Your instructions: Print back each record unchanged, without pictures.

==*==

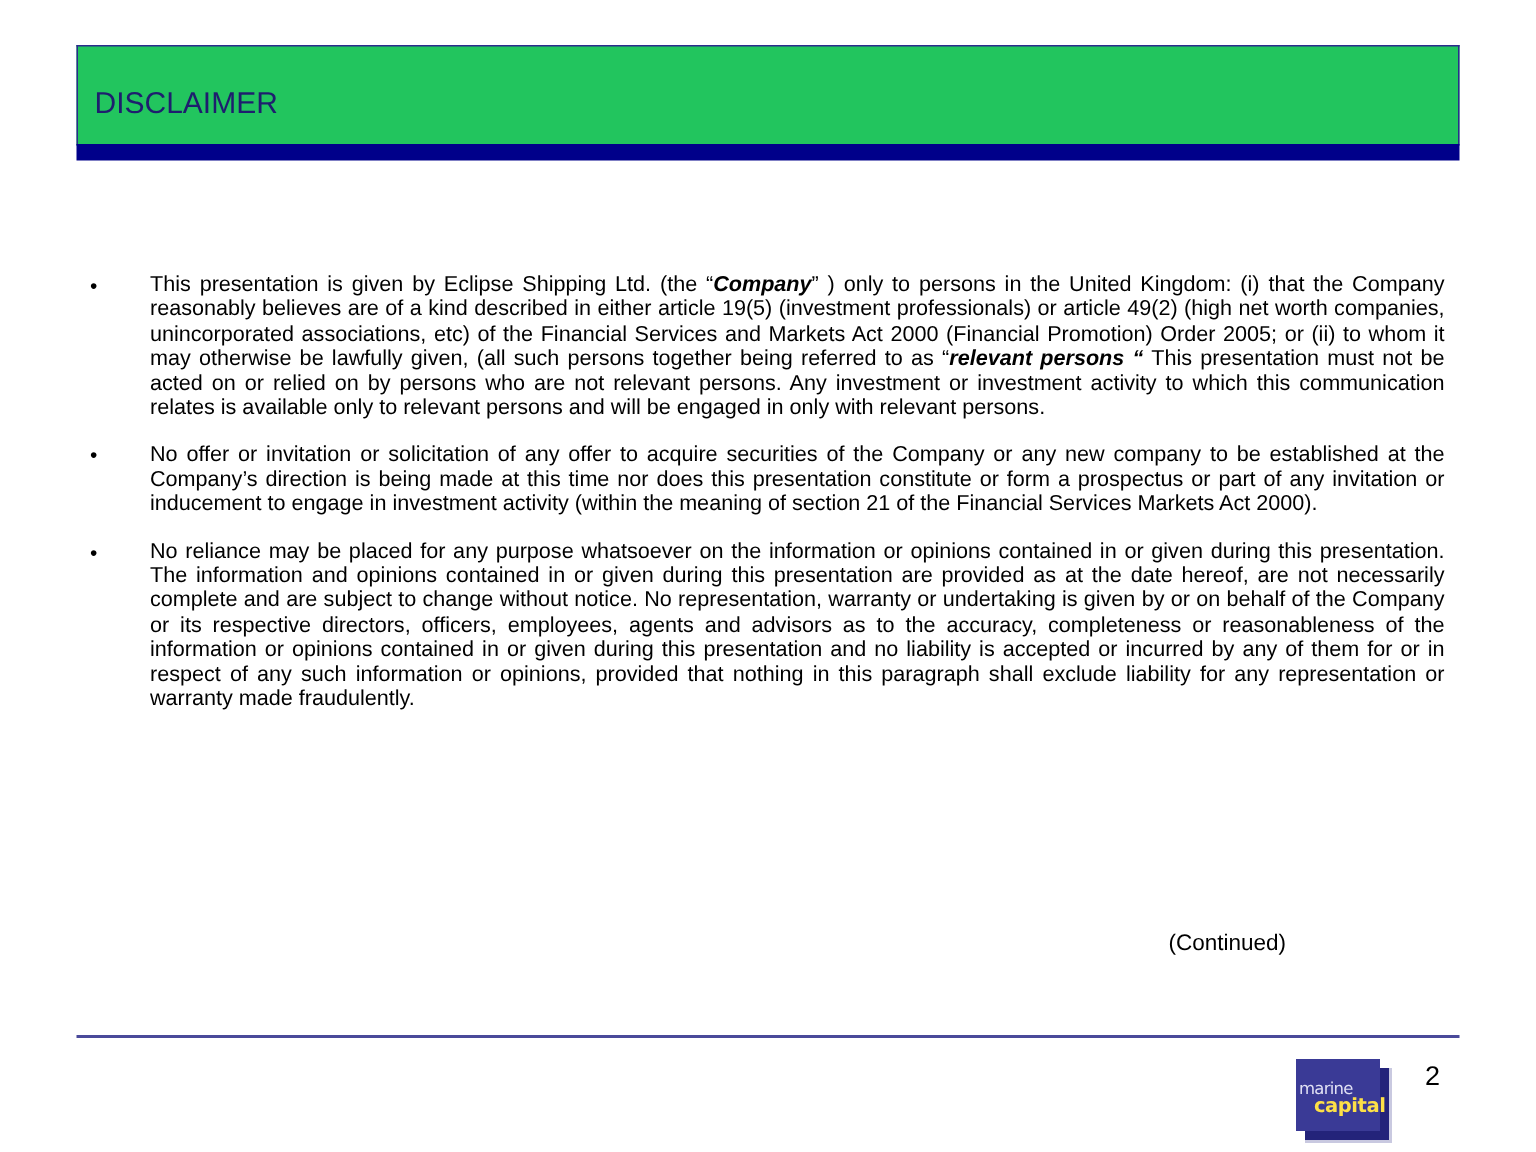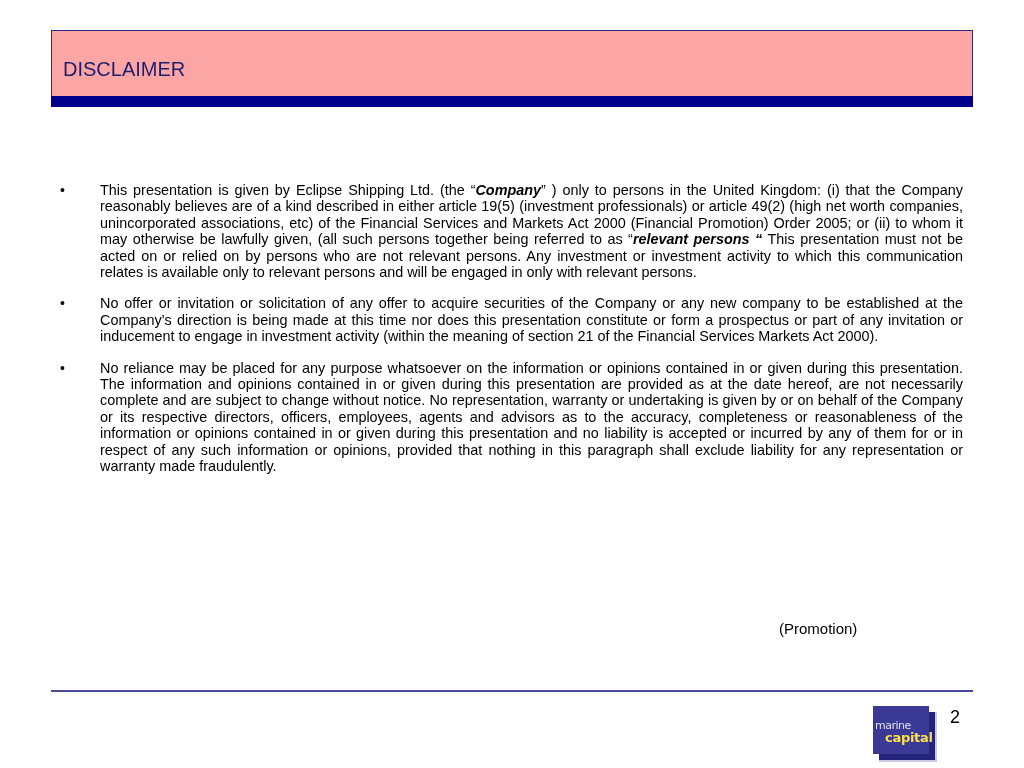--- a/index.html
+++ b/index.html
@@ -4,21 +4,21 @@
   <style>
     html, body { margin: 0; padding: 0; }
     body {
       width: 1024px; height: 768px; position: relative; overflow: hidden;
       background: #ffffff;
       font-family: "Liberation Sans", sans-serif;
       color: #000000;
     }
     .header {
       position: absolute; left: 51px; top: 30px; width: 920px; height: 66px;
-      background: #fca5a5; border: 1px solid #2b2b8c; border-bottom: none;
+      background: #22c55e; border: 1px solid #2b2b8c; border-bottom: none;
     }
     .header-bar {
       position: absolute; left: 51px; top: 96px; width: 922px; height: 11px;
       background: #00008a;
     }
     .title {
       position: absolute; left: 11px; top: 27px;
       font-size: 20px; color: #1e1e6e; letter-spacing: 0px;
     }
     .content {
@@ -36,21 +36,21 @@
       position: absolute; left: 779px; top: 620px; font-size: 15px;
     }
     .footer-line {
       position: absolute; left: 51px; top: 690px; width: 922px; height: 2px;
       background: #4a4a9a;
     }
     .page-number {
       position: absolute; left: 950px; top: 707px; font-size: 18px;
     }
     .logo {
-      position: absolute; left: 864px; top: 706px; width: 62px; height: 54px; margin-left: 9px;
+      position: absolute; left: 864px; top: 706px; width: 62px; height: 54px;
     }
     .logo-shadow {
       position: absolute; left: 6px; top: 6px; width: 56px; height: 48px;
       background: #23237a; border-right: 2px solid #c9c9e0; border-bottom: 2px solid #c9c9e0;
     }
     .logo-main {
       position: absolute; left: 0; top: 0; width: 56px; height: 48px;
       background: #3a3a96;
     }
     .logo-t1 {
@@ -78,21 +78,21 @@
   <div class="bullet-item">
     <span class="bullet">•</span>
     <span>No offer or invitation or solicitation of any offer to acquire securities of the Company or any new company to be established at the Company’s direction is being made at this time nor does this presentation constitute or form a prospectus or part of any invitation or inducement to engage in investment activity (within the meaning of section 21 of the Financial Services Markets Act 2000).</span>
   </div>
   <div class="bullet-item">
     <span class="bullet">•</span>
     <span>No reliance may be placed for any purpose whatsoever on the information or opinions contained in or given during this presentation.  The information and opinions contained in or given during this presentation are provided as at the date hereof, are not necessarily complete and are subject to change without notice.  No representation, warranty or undertaking is given by or on behalf of the Company or its respective directors, officers, employees, agents and advisors as to the accuracy, completeness or reasonableness of the information or opinions contained in or given during this presentation and no liability is accepted or incurred by any of them for or in respect of any such information or opinions, provided that nothing in this paragraph shall exclude liability for any representation or warranty made fraudulently.</span>
   </div>
 </div>
 
-<div class="continued">(Promotion)</div>
+<div class="continued">(Continued)</div>
 
 <div class="footer-line"></div>
 
 <div class="logo">
   <div class="logo-shadow"></div>
   <div class="logo-main">
     <span class="logo-t1">marine</span>
     <span class="logo-t2">capital</span>
   </div>
 </div>

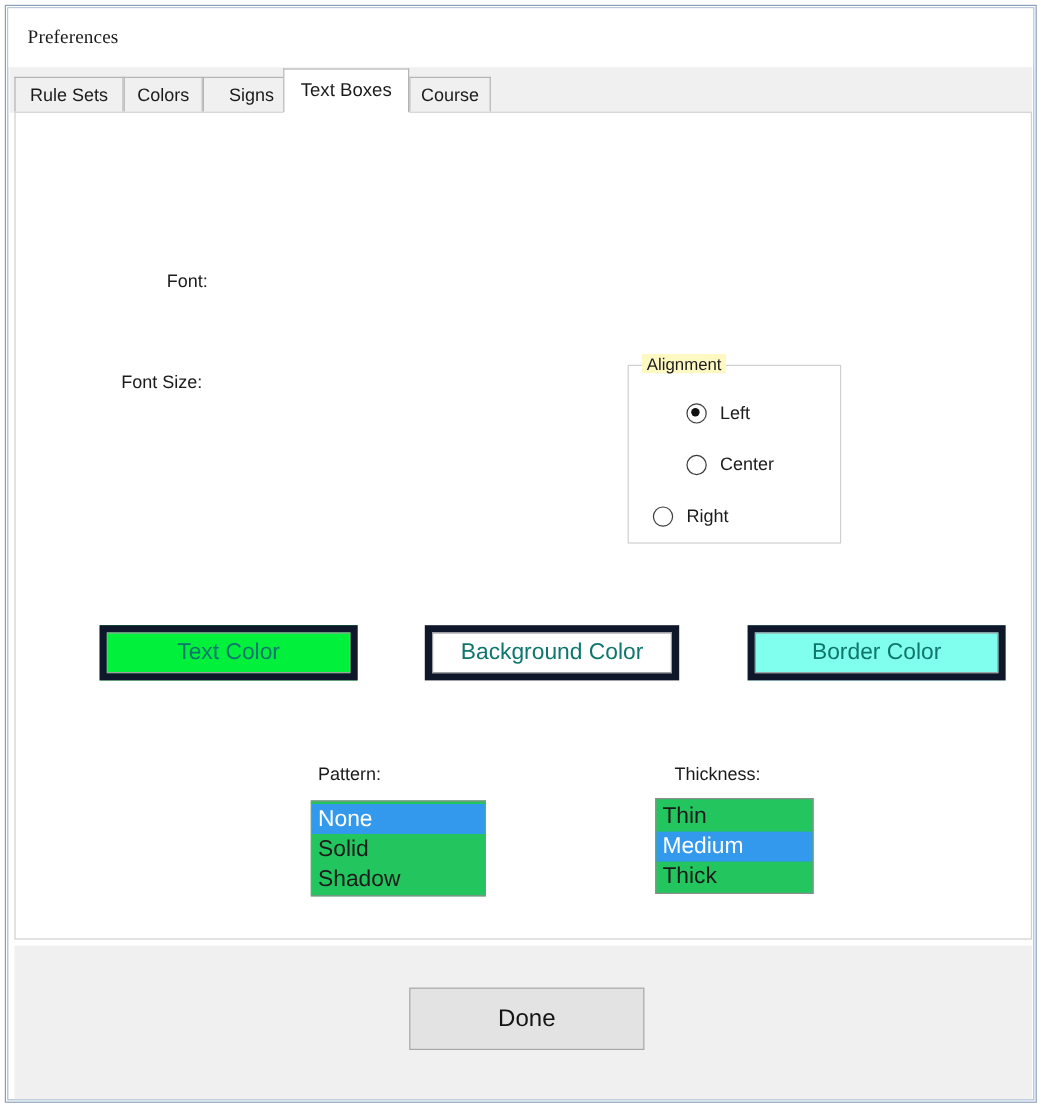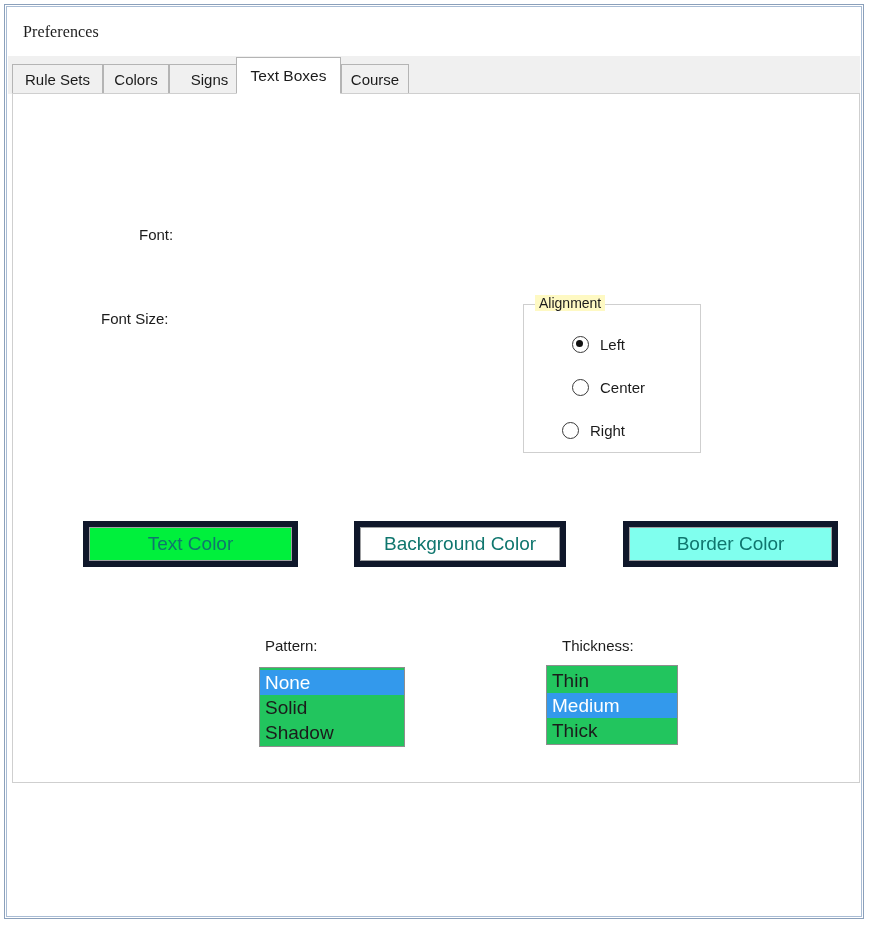--- a/index.html
+++ b/index.html
@@ -299,21 +299,21 @@
       <div id="alignment-legend">Alignment</div>
 
       <div class="radio-row" style="left:559px; top:242px;">
         <span class="radio checked"></span>
         <span class="radio-label">Left</span>
       </div>
       <div class="radio-row" style="left:559px; top:285px;">
         <span class="radio"></span>
         <span class="radio-label">Center</span>
       </div>
-      <div class="radio-row" style="left:549px; top:328px;">
+      <div class="radio-row" style="left:531px; top:328px;">
         <span class="radio"></span>
         <span class="radio-label">Right</span>
       </div>
 
       <div class="color-btn" id="text-color-btn" style="background:#00f03c;">
         <span>Text Color</span>
         <span class="inner-edge"></span>
       </div>
       <div class="color-btn" id="bg-color-btn" style="background:#ffffff;">
         <span>Background Color</span>
@@ -351,15 +351,20 @@
 
     <div class="combo" id="fontsize-combo">
       <span class="combo-value">10</span>
       <span class="chevron">
         <svg width="14" height="9" viewBox="0 0 14 9">
           <polyline points="1,1 7,7 13,1" fill="none" stroke="#35383c" stroke-width="1.4"></polyline>
         </svg>
       </span>
     </div>
 
+    <div id="footer">
+      <div id="done-btn">
+        <span>Done</span>
+      </div>
+    </div>
 
   </div>
 </div>
 
 </body></html>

==*==

Written answer:
--- a/index.html
+++ b/index.html
@@ -4,21 +4,21 @@
   <style>
     html, body { margin: 0; padding: 0; }
     body {
       width: 1024px; height: 768px; position: relative; overflow: hidden;
       background: #ffffff;
       font-family: "Liberation Sans", sans-serif;
       color: #000000;
     }
     .header {
       position: absolute; left: 51px; top: 30px; width: 920px; height: 66px;
-      background: #fca5a5; border: 1px solid #2b2b8c; border-bottom: none;
+      background: #22c55e; border: 1px solid #2b2b8c; border-bottom: none;
     }
     .header-bar {
       position: absolute; left: 51px; top: 96px; width: 922px; height: 11px;
       background: #00008a;
     }
     .title {
       position: absolute; left: 11px; top: 27px;
       font-size: 20px; color: #1e1e6e; letter-spacing: 0px;
     }
     .content {
@@ -36,21 +36,21 @@
       position: absolute; left: 779px; top: 620px; font-size: 15px;
     }
     .footer-line {
       position: absolute; left: 51px; top: 690px; width: 922px; height: 2px;
       background: #4a4a9a;
     }
     .page-number {
       position: absolute; left: 950px; top: 707px; font-size: 18px;
     }
     .logo {
-      position: absolute; left: 864px; top: 706px; width: 62px; height: 54px; margin-left: 9px;
+      position: absolute; left: 864px; top: 706px; width: 62px; height: 54px;
     }
     .logo-shadow {
       position: absolute; left: 6px; top: 6px; width: 56px; height: 48px;
       background: #23237a; border-right: 2px solid #c9c9e0; border-bottom: 2px solid #c9c9e0;
     }
     .logo-main {
       position: absolute; left: 0; top: 0; width: 56px; height: 48px;
       background: #3a3a96;
     }
     .logo-t1 {
@@ -78,21 +78,21 @@
   <div class="bullet-item">
     <span class="bullet">•</span>
     <span>No offer or invitation or solicitation of any offer to acquire securities of the Company or any new company to be established at the Company’s direction is being made at this time nor does this presentation constitute or form a prospectus or part of any invitation or inducement to engage in investment activity (within the meaning of section 21 of the Financial Services Markets Act 2000).</span>
   </div>
   <div class="bullet-item">
     <span class="bullet">•</span>
     <span>No reliance may be placed for any purpose whatsoever on the information or opinions contained in or given during this presentation.  The information and opinions contained in or given during this presentation are provided as at the date hereof, are not necessarily complete and are subject to change without notice.  No representation, warranty or undertaking is given by or on behalf of the Company or its respective directors, officers, employees, agents and advisors as to the accuracy, completeness or reasonableness of the information or opinions contained in or given during this presentation and no liability is accepted or incurred by any of them for or in respect of any such information or opinions, provided that nothing in this paragraph shall exclude liability for any representation or warranty made fraudulently.</span>
   </div>
 </div>
 
-<div class="continued">(Promotion)</div>
+<div class="continued">(Continued)</div>
 
 <div class="footer-line"></div>
 
 <div class="logo">
   <div class="logo-shadow"></div>
   <div class="logo-main">
     <span class="logo-t1">marine</span>
     <span class="logo-t2">capital</span>
   </div>
 </div>

--- a/index.html
+++ b/index.html
@@ -299,21 +299,21 @@
       <div id="alignment-legend">Alignment</div>
 
       <div class="radio-row" style="left:559px; top:242px;">
         <span class="radio checked"></span>
         <span class="radio-label">Left</span>
       </div>
       <div class="radio-row" style="left:559px; top:285px;">
         <span class="radio"></span>
         <span class="radio-label">Center</span>
       </div>
-      <div class="radio-row" style="left:549px; top:328px;">
+      <div class="radio-row" style="left:531px; top:328px;">
         <span class="radio"></span>
         <span class="radio-label">Right</span>
       </div>
 
       <div class="color-btn" id="text-color-btn" style="background:#00f03c;">
         <span>Text Color</span>
         <span class="inner-edge"></span>
       </div>
       <div class="color-btn" id="bg-color-btn" style="background:#ffffff;">
         <span>Background Color</span>
@@ -351,15 +351,20 @@
 
     <div class="combo" id="fontsize-combo">
       <span class="combo-value">10</span>
       <span class="chevron">
         <svg width="14" height="9" viewBox="0 0 14 9">
           <polyline points="1,1 7,7 13,1" fill="none" stroke="#35383c" stroke-width="1.4"></polyline>
         </svg>
       </span>
     </div>
 
+    <div id="footer">
+      <div id="done-btn">
+        <span>Done</span>
+      </div>
+    </div>
 
   </div>
 </div>
 
 </body></html>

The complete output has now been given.